When something like a tortoise crystallizes

  When something like a wolf slides by

  All these things are harmful to the health of man

  —Hagiwara Sakataro, Harmful Animals

  Sonja Blue looked out across the predawn rooftops. Most of the buildings were still dark, save for scattered windows here and there that marked early risers and insomniacs. The moon was down, and the sun had yet to make its appearance, leaving the city to darkness deeper than midnight. It was time for the changing of the guard. She looked down on the streets from her perch and watched the night things begin their retreat. Not just prostitutes and drunkards and other so-called ‘night owls, but those things that shrink from the sun for fear of burning.

  A succubus wearing the outward appearance of a crack whore was bartering with a drunken older man. The succubus lifted her head, nostrils flaring as she scented the coming dawn, and sped up the transaction. The older man seems pleased he was getting such a good deal on pussy as they staggered into the darkened alley. He won’t think it’s such a bargain when, in the middle of his cut-rate fuck, her body reveals razor-filled mouths in places he never dreamed of.
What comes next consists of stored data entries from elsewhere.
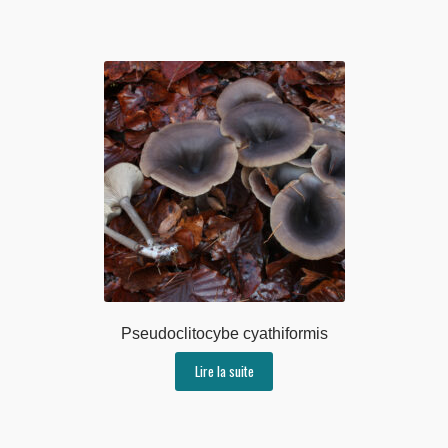
Pseudoclitocybe cyathiformis
Lire la suite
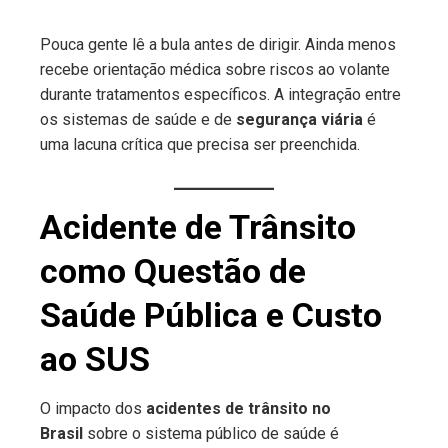
Pouca gente lê a bula antes de dirigir. Ainda menos
recebe orientação médica sobre riscos ao volante
durante tratamentos específicos. A integração entre
os sistemas de saúde e de
segurança viária
é
uma lacuna crítica que precisa ser preenchida.
Acidente de Trânsito
como Questão de
Saúde Pública e Custo
ao SUS
O impacto dos
acidentes de trânsito no
Brasil
sobre o sistema público de saúde é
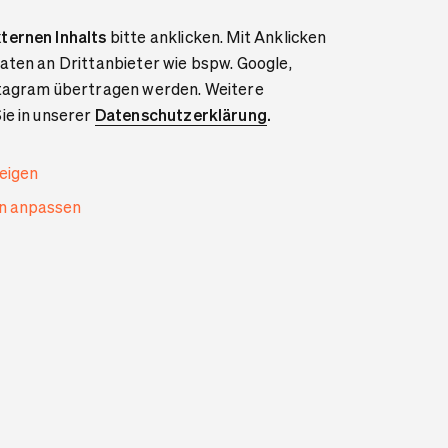
ternen Inhalts
bitte anklicken. Mit Anklicken
aten an Drittanbieter wie bspw. Google,
stagram übertragen werden. Weitere
ie in unserer
Datenschutzerklärung
.
zeigen
en anpassen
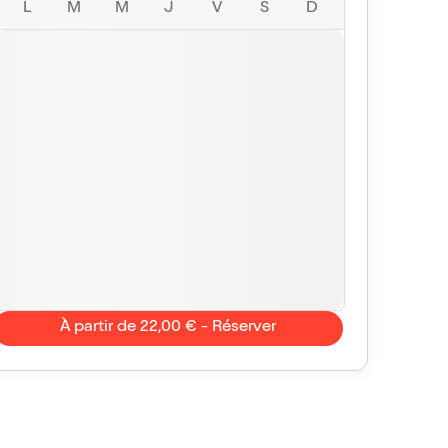
L
M
M
J
V
S
D
À partir de 22,00 € - Réserver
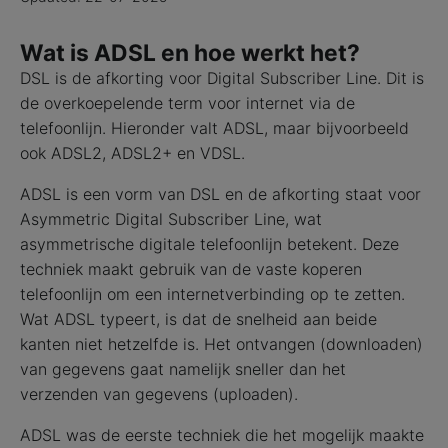
Wat is ADSL en hoe werkt het?
DSL is de afkorting voor Digital Subscriber Line. Dit is
de overkoepelende term voor internet via de
telefoonlijn. Hieronder valt ADSL, maar bijvoorbeeld
ook ADSL2, ADSL2+ en VDSL.
ADSL is een vorm van DSL en de afkorting staat voor
Asymmetric Digital Subscriber Line, wat
asymmetrische digitale telefoonlijn betekent. Deze
techniek maakt gebruik van de vaste koperen
telefoonlijn om een internetverbinding op te zetten.
Wat ADSL typeert, is dat de snelheid aan beide
kanten niet hetzelfde is. Het ontvangen (downloaden)
van gegevens gaat namelijk sneller dan het
verzenden van gegevens (uploaden).
ADSL was de eerste techniek die het mogelijk maakte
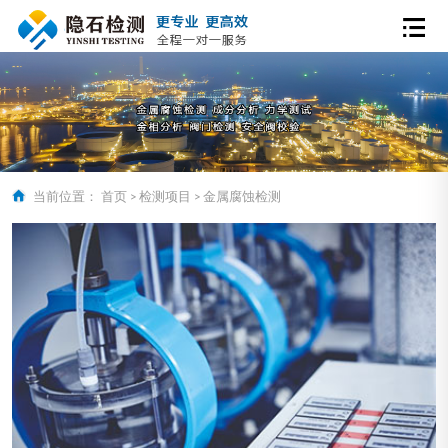
当前位置：
首页
>
检测项目
>
金属腐蚀检测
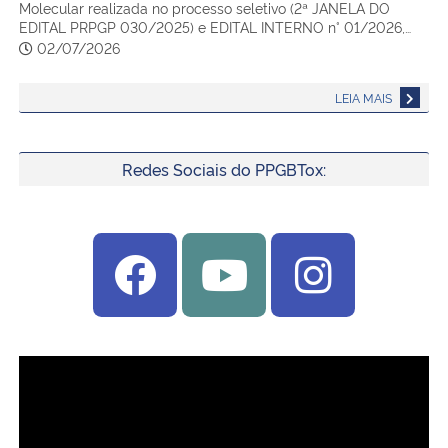
Molecular realizada no processo seletivo (2ª JANELA DO
EDITAL PRPGP 030/2025) e EDITAL INTERNO n° 01/2026,…
02/07/2026
LEIA MAIS
Redes Sociais do PPGBTox:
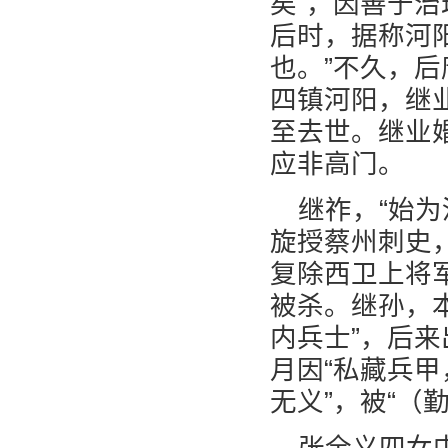
矣”，因善于
后时，据称河
也。”不久，后
四镇河阳，继
至去世。继业
应非高门。
继祚，“始
旋授蔡州刺史
复除西卫上将军
被杀。继孙，
内兵士”，后
月因“私藏兵
无义”，被“（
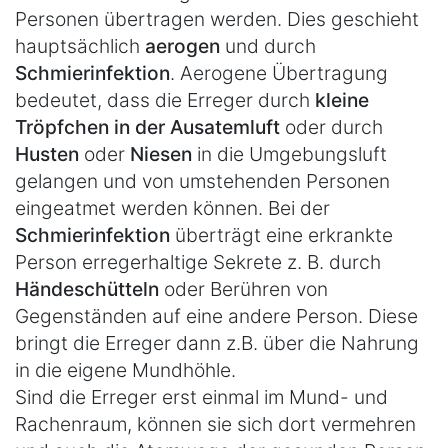
Personen übertragen werden. Dies geschieht
hauptsächlich
aerogen
und durch
Schmierinfektion
. Aerogene Übertragung
bedeutet, dass die Erreger durch
kleine
Tröpfchen in der Ausatemluft
oder durch
Husten
oder
Niesen
in die Umgebungsluft
gelangen und von umstehenden Personen
eingeatmet werden können. Bei der
Schmierinfektion
überträgt eine erkrankte
Person erregerhaltige Sekrete z. B. durch
Händeschütteln
oder Berühren von
Gegenständen auf eine andere Person. Diese
bringt die Erreger dann z.B. über die Nahrung
in die eigene Mundhöhle.
Sind die Erreger erst einmal im Mund- und
Rachenraum, können sie sich dort vermehren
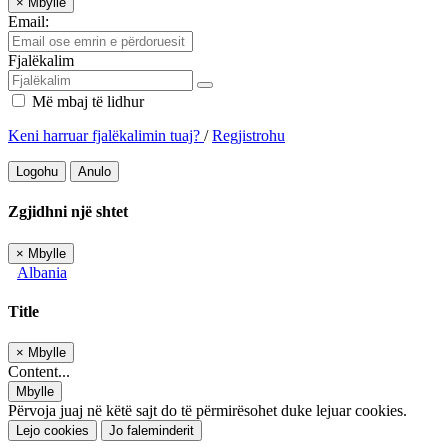
×
Mbylle
Email:
Fjalëkalim
Më mbaj të lidhur
Keni harruar fjalëkalimin tuaj?
/
Regjistrohu
Logohu
Anulo
Zgjidhni një shtet
×
Mbylle
Albania
Title
×
Mbylle
Content...
Mbylle
Përvoja juaj në këtë sajt do të përmirësohet duke lejuar cookies.
Lejo cookies
Jo faleminderit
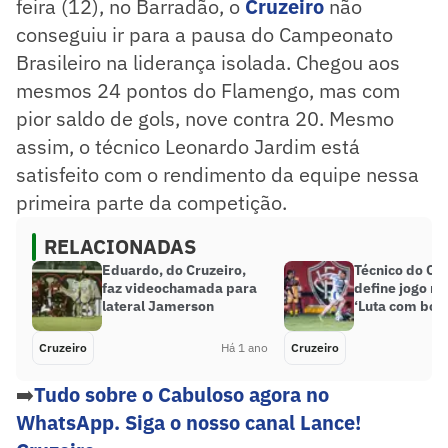
feira (12), no Barradão, o
Cruzeiro
não
conseguiu ir para a pausa do Campeonato
Brasileiro na liderança isolada. Chegou aos
mesmos 24 pontos do Flamengo, mas com
pior saldo de gols, nove contra 20. Mesmo
assim, o técnico Leonardo Jardim está
satisfeito com o rendimento da equipe nessa
primeira parte da competição.
RELACIONADAS
Eduardo, do Cruzeiro,
Técnico do Cr
faz videochamada para
define jogo n
lateral Jamerson
‘Luta com bola
Cruzeiro
Há 1 ano
Cruzeiro
➡️
Tudo sobre o Cabuloso agora no
WhatsApp. Siga o nosso canal Lance!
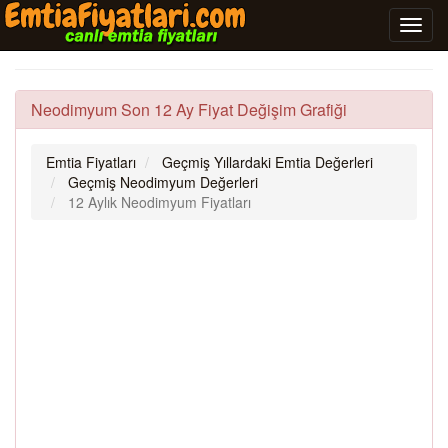
Neodimyum Son 12 Ay Fiyat Değişim Grafiği
Emtia Fiyatları
Geçmiş Yıllardaki Emtia Değerleri
Geçmiş Neodimyum Değerleri
12 Aylık Neodimyum Fiyatları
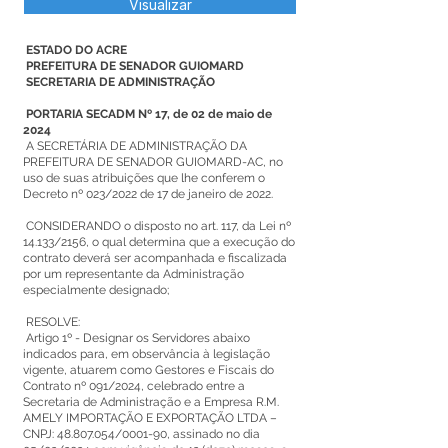
Visualizar
ESTADO DO ACRE
PREFEITURA DE SENADOR GUIOMARD
SECRETARIA DE ADMINISTRAÇÃO
PORTARIA SECADM Nº 17, de 02 de maio de
2024
A SECRETÁRIA DE ADMINISTRAÇÃO DA
PREFEITURA DE SENADOR GUIOMARD-AC, no
uso de suas atribuições que lhe conferem o
Decreto nº 023/2022 de 17 de janeiro de 2022.
CONSIDERANDO o disposto no art. 117, da Lei nº
14.133/2156, o qual determina que a execução do
contrato deverá ser acompanhada e fiscalizada
por um representante da Administração
especialmente designado;
RESOLVE:
Artigo 1º - Designar os Servidores abaixo
indicados para, em observância à legislação
vigente, atuarem como Gestores e Fiscais do
Contrato nº 091/2024, celebrado entre a
Secretaria de Administração e a Empresa R.M.
AMELY IMPORTAÇÃO E EXPORTAÇÃO LTDA –
CNPJ:
48.807.054
/0001-90, assinado no dia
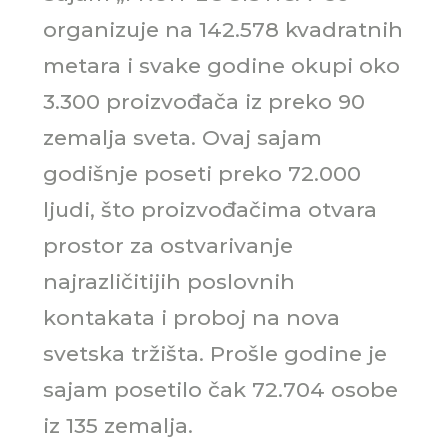
organizuje na 142.578 kvadratnih
metara i svake godine okupi oko
3.300 proizvođača iz preko 90
zemalja sveta. Ovaj sajam
godišnje poseti preko 72.000
ljudi, što proizvođačima otvara
prostor za ostvarivanje
najrazličitijih poslovnih
kontakata i proboj na nova
svetska tržišta. Prošle godine je
sajam posetilo čak 72.704 osobe
iz 135 zemalja.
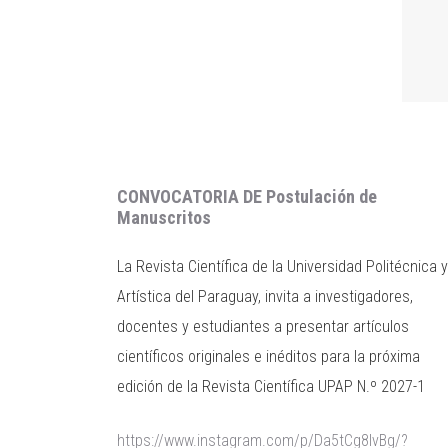
Avisos
CONVOCATORIA DE Postulación de
Manuscritos
La Revista Científica de la Universidad Politécnica y
Artística del Paraguay, invita a investigadores,
docentes y estudiantes a presentar artículos
científicos originales e inéditos para la próxima
edición de la Revista Científica UPAP N.º 2027-1
https://www.instagram.com/p/Da5tCg8lvBg/?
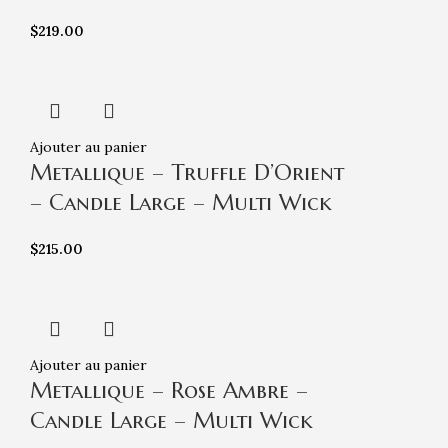
$
219.00
Ajouter au panier
Metallique – Truffle D’Orient
– Candle Large – Multi Wick
$
215.00
Ajouter au panier
Metallique – Rose Ambre –
Candle Large – Multi Wick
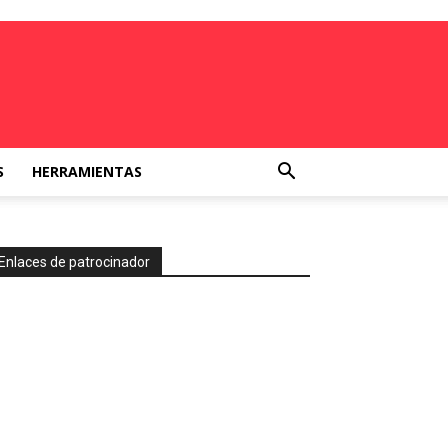
S
HERRAMIENTAS
Enlaces de patrocinador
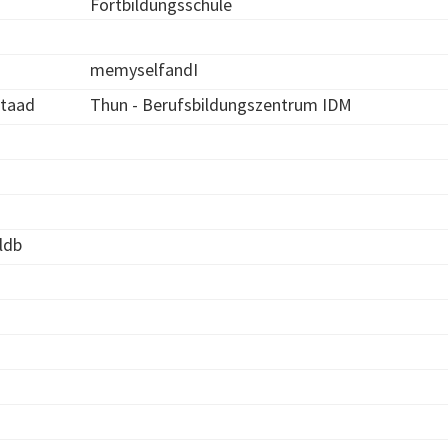
Fortbildungsschule
memyselfandI
staad
Thun - Berufsbildungszentrum IDM
ldb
  A pack of vargr made their way down a connecting side street, headed in the direction of the river front. The early hour and the accompanying darkness have made them brave enough to run in their true skins. They are young, at least by werewolf standards, and lope along, two abreast and three deep, almost on all fours. They snap and growl and bark at the shadows. Any human unlucky enough to encounter them might, at first glance, mistake them for a pack of feral dogs—until they stand up on their hind legs and bay to signal an attack.

  After the werewolves passed by, a homeless man emerged from a piss-soaked doorway. He was dressed in rags, his feet encased in busted-out boots stuffed full of newspaper. She studied him closely, in case he was one of the seraphim in disguise. But after a closer inspection, she realized he was just another vagrant. He looked old, but it was hard to tell for sure because of the grime caking his hands and face. Not that it mattered. When you’re that down-and-out it’s all the same.